Paul Allen co-founded Microsoft and was crucial to its earliest technical and strategic decisions. He helped develop Altair BASIC, gave the company its original name, and participated in the operating-system opportunity that led to MS-DOS. Allen left active management in the early 1980s after being diagnosed with Hodgkin lymphoma, though he remained a major shareholder for many years. After Microsoft, he became an investor, philanthropist, sports-team owner, and backer of science, space, music, artificial intelligence, and cultural institutions through Vulcan Inc. His lasting influence on Microsoft is easy to understate because he exited daily operations early, but the company might not have existed without his ability to see the Altair as a commercial signal rather than a hobbyist curiosity. Allen represented the imaginative technical side of Microsoft's founding: the belief that small computers would become general-purpose tools if software could make them useful.
Microsoft acquired LinkedIn to integrate professional networking data into its enterprise ecosystem. The goal was to enhance customer relationship management, recruitment tools, professional advertising, and sales intelligence. It also gave Microsoft a major professional identity graph outside Windows and Office.

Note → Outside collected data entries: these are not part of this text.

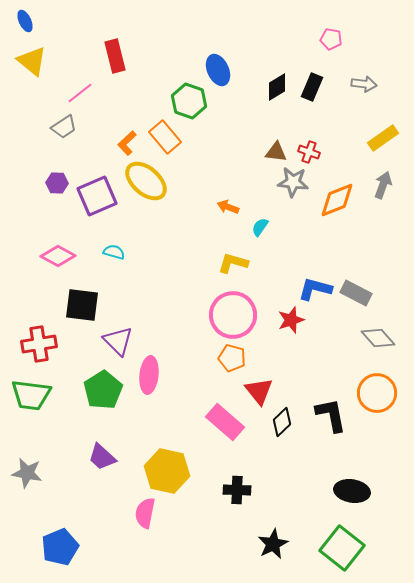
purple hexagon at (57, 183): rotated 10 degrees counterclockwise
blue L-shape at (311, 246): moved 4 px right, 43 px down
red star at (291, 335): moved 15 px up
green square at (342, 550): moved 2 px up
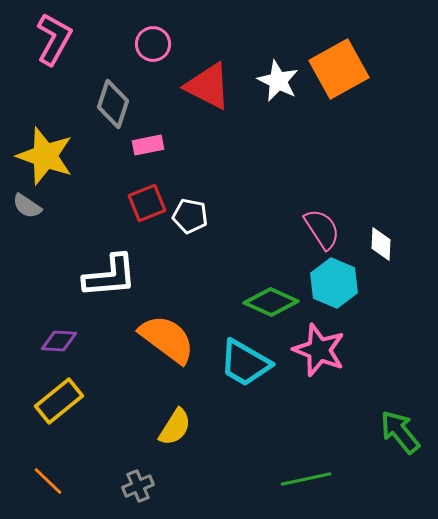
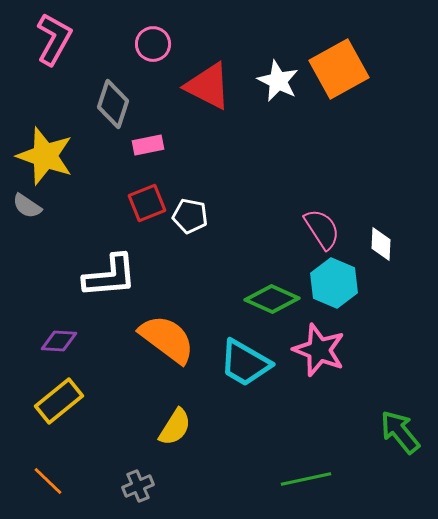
green diamond: moved 1 px right, 3 px up
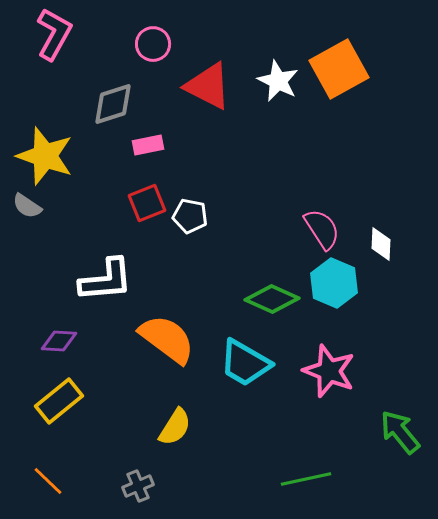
pink L-shape: moved 5 px up
gray diamond: rotated 54 degrees clockwise
white L-shape: moved 4 px left, 4 px down
pink star: moved 10 px right, 21 px down
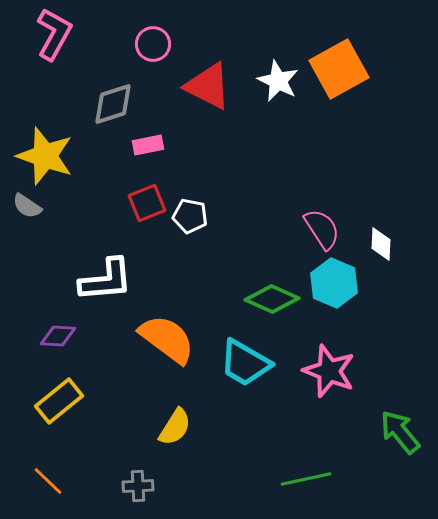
purple diamond: moved 1 px left, 5 px up
gray cross: rotated 20 degrees clockwise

Microsoft acquired GitHub to rebuild trust with developers, strengthen its open-source posture, and place itself closer to the software development workflow. The acquisition also created a natural bridge between code repositories, developer tools, GitHub Enterprise, GitHub Actions, Copilot, and Azure.
Microsoft acquired Nuance to deepen its position in healthcare AI, speech recognition, clinical documentation, and conversational intelligence. The deal gave Microsoft specialized industry software that could run on Azure and support healthcare workflows.
Microsoft acquired ZeniMax Media, parent of Bethesda Softworks, to expand its first-party gaming portfolio. The deal added franchises such as The Elder Scrolls, Fallout, Doom, and other content that could strengthen Xbox and Game Pass.
Microsoft acquired Activision Blizzard to gain major gaming franchises, mobile exposure through King, and a larger content base for Xbox, PC, Game Pass, and cloud gaming. The strategic logic was to reduce dependence on console cycles and strengthen Microsoft's position in interactive entertainment.